In altri termini, ai fini dell’opponibilità di una servitù ai terzi, successivi acquirenti (a titolo gratuito od oneroso) del fondo servente, deve essere presa in considerazione – ai sensi dell’art. 2659, comma 1, n. 2) c.c. - soltanto la conoscibilità legale, desumibile dal contenuto della nota di trascrizione del contratto che della servitù integra il titolo (cfr. Cass. n. 8000/2018), dovendo dalla stessa risultare l'indicazione del fondo dominante e di quello servente, la manifestazione della volontà delle parti di gravare un fondo del diritto di servitù, nonché l'oggetto e la portata del diritto (v., da ultimo, anche Cass. n. 17026/2019); né tale conoscibilità – diversamente da quanto opinato dalla Corte bresciana nell’impugnata sentenza - può essere sostituita od integrata da una conoscenza desumibile "aliunde".

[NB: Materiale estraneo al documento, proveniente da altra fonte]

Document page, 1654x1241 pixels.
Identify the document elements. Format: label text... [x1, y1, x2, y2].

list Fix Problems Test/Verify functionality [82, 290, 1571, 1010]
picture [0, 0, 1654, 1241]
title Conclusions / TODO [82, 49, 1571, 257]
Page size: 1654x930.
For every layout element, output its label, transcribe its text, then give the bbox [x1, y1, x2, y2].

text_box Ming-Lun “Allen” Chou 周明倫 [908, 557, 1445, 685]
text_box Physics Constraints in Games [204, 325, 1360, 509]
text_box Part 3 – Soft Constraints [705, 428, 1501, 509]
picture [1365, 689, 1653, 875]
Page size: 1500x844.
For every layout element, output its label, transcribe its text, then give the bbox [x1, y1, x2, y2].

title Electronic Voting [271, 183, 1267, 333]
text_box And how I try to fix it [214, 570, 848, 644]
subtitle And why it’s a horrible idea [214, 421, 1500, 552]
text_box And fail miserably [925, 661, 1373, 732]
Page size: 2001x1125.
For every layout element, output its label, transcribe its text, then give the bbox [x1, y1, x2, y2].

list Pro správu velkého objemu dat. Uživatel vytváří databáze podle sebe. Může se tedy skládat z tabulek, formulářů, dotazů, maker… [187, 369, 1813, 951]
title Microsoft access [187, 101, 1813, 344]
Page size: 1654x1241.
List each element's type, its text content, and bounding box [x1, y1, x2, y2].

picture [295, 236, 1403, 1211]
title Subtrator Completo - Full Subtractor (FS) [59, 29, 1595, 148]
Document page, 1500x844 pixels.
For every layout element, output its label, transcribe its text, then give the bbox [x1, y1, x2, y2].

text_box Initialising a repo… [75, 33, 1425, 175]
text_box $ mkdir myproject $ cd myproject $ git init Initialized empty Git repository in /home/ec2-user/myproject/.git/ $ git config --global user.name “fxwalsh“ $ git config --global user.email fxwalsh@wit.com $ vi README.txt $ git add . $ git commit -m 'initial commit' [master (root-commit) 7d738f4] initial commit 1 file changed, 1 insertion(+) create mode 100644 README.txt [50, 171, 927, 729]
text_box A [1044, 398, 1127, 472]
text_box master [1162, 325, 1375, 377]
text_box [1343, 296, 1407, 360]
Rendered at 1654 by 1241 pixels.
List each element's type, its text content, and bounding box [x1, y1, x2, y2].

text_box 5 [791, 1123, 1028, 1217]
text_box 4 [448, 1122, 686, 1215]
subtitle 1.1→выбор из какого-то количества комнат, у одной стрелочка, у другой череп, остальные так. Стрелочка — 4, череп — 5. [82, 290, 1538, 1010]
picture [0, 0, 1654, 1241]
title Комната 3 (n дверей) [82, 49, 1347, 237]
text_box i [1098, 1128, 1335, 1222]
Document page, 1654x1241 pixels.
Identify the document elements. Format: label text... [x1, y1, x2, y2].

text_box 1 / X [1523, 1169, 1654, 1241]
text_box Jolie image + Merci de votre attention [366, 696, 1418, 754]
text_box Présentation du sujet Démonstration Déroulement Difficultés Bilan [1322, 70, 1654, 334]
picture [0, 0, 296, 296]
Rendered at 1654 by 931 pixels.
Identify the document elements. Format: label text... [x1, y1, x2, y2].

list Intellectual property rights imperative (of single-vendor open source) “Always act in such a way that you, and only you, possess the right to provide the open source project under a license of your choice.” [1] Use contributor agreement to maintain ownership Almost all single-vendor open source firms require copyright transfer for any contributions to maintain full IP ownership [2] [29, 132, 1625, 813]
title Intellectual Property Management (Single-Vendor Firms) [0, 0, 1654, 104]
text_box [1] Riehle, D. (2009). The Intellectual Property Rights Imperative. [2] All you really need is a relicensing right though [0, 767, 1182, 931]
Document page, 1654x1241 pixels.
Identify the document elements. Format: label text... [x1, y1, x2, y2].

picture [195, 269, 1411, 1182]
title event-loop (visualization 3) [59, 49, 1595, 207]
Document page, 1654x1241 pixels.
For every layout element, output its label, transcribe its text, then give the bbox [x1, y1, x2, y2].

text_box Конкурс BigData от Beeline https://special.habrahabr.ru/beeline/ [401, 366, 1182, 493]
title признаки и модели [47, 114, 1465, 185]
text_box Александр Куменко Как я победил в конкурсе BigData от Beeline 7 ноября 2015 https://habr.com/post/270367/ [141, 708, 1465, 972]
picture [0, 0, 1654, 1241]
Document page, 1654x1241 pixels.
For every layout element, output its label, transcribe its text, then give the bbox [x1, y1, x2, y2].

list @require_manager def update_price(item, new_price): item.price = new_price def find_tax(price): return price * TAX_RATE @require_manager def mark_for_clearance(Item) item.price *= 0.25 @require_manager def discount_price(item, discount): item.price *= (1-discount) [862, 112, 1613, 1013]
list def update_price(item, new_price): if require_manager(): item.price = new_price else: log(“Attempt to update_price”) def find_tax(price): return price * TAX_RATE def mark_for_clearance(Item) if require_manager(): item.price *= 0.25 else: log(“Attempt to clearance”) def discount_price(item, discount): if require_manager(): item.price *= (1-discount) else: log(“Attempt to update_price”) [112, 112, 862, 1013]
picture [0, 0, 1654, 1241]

4. In definitiva, alla stregua delle argomentazioni complessivamente svolte, il ricorso deve essere accolto in ragione della fondatezza della denunciata violazione di legge (assorbente della ulteriore questione dedotta con il proposto motivo), con conseguente cassazione dell’impugnata sentenza ed il derivante rinvio della causa alla Corte di appello di Brescia che, oltre ad uniformarsi al principio di diritto precedentemente enunciato, provvederà anche a regolare le spese del presente giudizio di legittimità.
P.Q.M.
La Corte accoglie il ricorso, cassa la sentenza impugnata e rinvia, anche per le spese del presente giudizio, alla Corte di appello di Brescia, in diversa composizione.